The UK’s GDP fell by 2.9% in January as lockdown restrictions continued to reduce economic activity, new figures published by the Office for National Statistics (ONS) have revealed.
This followed the growth of 1.2% that the ONS reported for December 2020.
GDP also contracted by 1.7% in the three months to January, which the ONS revealed was down from a 1.0% growth in the three months to December.
The output approach to GDP shows that January’s level was 9.0% below that seen in February 2020 and was 4.0% below levels seen in October 2020, the initial recovery peak.
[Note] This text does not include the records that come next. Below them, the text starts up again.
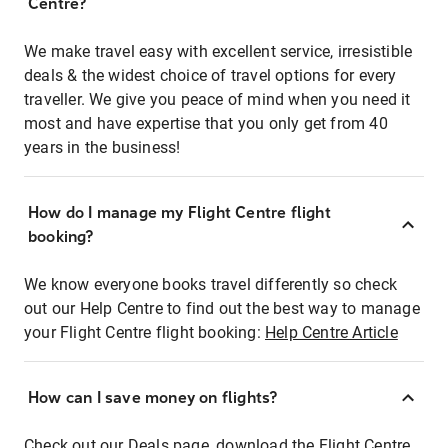
Centre?
We make travel easy with excellent service, irresistible
deals & the widest choice of travel options for every
traveller. We give you peace of mind when you need it
most and have expertise that you only get from 40
years in the business!
How do I manage my Flight Centre flight
booking?
We know everyone books travel differently so check
out our Help Centre to find out the best way to manage
your Flight Centre flight booking:
Help Centre Article
How can I save money on flights?
Check out our Deals page, download the Flight Centre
Overall, all main sectors of GDP remained notably below their pre-pandemic levels that were reported in February 2020, and all were lower than in October 2020.
Kingswood chief investment officer, Rupert Thompson, commented: “The lockdown took a smaller toll on the UK economy in January than expected with GDP falling 2.9% over the month rather than 4.9% as had been expected.
“While this still leaves the economy set to see a sizeable contraction over the first quarter as a whole, the rapid vaccine rollout holds out the prospect of a sharp rebound from the second quarter.”
Director of Conister, which is part of AIM listed Manx Financial Group, Douglas Grant, added that businesses will still be encouraged by the continued support on offer from the government, and the Chancellor’s introduction of a new loans scheme offering £25,000 to £10m loans for businesses of any size.
“While a drop in output is usually a sign of a struggling economy, we are, by this point, all too aware of the effect national lockdowns have on output and production,” Grant added.
“The economy has been like a coiled spring as lenders flush with liquidity in a low-yield environment prepare for the potential of negative interest rates and look to deploy capital to support resilient business sectors.
“Lenders and agile, resilient companies alike have been awaiting a directive on which sectors remain a government priority and the introduction of a new ‘restart grant’ recovery loan scheme will provide the necessary catalyst many sectors need to living off an ever-increasing debt pile.
“The Bounce Back Loan Scheme and Coronavirus Business Interruption Loan Scheme played instrumental roles in keeping many resilient SMEs alive and acted as important triage systems to identify and support viable businesses that needed credit, and we are pleased to see the Government look beyond this triage phase and instead identify, prioritise and protect our most resilient individual business sectors and segments.”